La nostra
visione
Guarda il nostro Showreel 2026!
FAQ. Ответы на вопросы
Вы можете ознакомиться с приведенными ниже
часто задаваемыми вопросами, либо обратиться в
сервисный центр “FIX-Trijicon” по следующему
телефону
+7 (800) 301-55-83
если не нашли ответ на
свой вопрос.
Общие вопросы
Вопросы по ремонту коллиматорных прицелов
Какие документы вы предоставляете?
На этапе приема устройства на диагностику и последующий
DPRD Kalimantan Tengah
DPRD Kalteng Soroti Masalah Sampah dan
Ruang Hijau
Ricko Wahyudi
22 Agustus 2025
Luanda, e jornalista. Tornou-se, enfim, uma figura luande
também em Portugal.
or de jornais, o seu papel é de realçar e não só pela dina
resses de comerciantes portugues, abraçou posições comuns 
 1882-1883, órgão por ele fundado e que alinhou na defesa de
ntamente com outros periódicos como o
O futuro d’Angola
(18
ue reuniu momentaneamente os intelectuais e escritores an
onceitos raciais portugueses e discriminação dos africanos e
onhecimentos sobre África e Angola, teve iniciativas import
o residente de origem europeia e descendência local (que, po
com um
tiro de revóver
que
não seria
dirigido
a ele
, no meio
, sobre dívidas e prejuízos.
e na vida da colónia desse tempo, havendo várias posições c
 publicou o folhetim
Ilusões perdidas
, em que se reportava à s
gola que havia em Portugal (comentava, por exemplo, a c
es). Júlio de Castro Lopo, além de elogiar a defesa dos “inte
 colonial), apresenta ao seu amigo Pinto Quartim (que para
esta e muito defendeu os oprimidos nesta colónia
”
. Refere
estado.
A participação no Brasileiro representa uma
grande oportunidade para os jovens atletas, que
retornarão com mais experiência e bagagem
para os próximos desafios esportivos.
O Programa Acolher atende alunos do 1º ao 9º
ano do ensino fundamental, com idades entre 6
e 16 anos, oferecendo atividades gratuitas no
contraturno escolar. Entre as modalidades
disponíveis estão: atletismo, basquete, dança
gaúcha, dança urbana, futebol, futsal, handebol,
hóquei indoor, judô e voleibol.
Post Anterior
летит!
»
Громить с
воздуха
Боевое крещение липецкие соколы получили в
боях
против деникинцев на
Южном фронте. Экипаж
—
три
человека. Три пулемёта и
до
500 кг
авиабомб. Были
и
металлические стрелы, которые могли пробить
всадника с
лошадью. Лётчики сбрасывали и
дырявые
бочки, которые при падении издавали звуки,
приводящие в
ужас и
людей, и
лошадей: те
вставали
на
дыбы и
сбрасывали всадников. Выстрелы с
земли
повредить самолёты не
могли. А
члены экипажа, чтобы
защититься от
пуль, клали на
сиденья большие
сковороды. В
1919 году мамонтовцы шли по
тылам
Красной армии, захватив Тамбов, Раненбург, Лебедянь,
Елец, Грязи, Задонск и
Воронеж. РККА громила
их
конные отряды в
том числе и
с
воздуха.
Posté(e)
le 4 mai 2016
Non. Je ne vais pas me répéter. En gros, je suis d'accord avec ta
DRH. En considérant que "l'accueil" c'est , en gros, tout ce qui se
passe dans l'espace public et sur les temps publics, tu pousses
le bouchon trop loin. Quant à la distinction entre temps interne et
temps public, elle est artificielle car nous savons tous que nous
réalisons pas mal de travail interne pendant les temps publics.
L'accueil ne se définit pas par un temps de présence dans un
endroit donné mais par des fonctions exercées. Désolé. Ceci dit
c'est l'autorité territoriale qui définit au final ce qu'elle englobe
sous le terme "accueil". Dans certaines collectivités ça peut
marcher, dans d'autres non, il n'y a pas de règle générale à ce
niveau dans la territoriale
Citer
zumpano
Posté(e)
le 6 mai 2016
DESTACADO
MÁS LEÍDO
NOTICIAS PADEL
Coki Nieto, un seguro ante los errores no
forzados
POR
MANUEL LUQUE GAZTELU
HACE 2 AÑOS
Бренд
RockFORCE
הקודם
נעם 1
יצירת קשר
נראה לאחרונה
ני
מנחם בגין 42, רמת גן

┄┄┄┄┄┄┄┄┄┄┄┄┄┄┄┄┄┄┄┄

Search the records for lines holding the word "mais", then copy each line you find.

RESPONSE AREA
retornarão com mais experiência e bagagem
endroit donné mais par des fonctions exercées. Désolé. Ceci dit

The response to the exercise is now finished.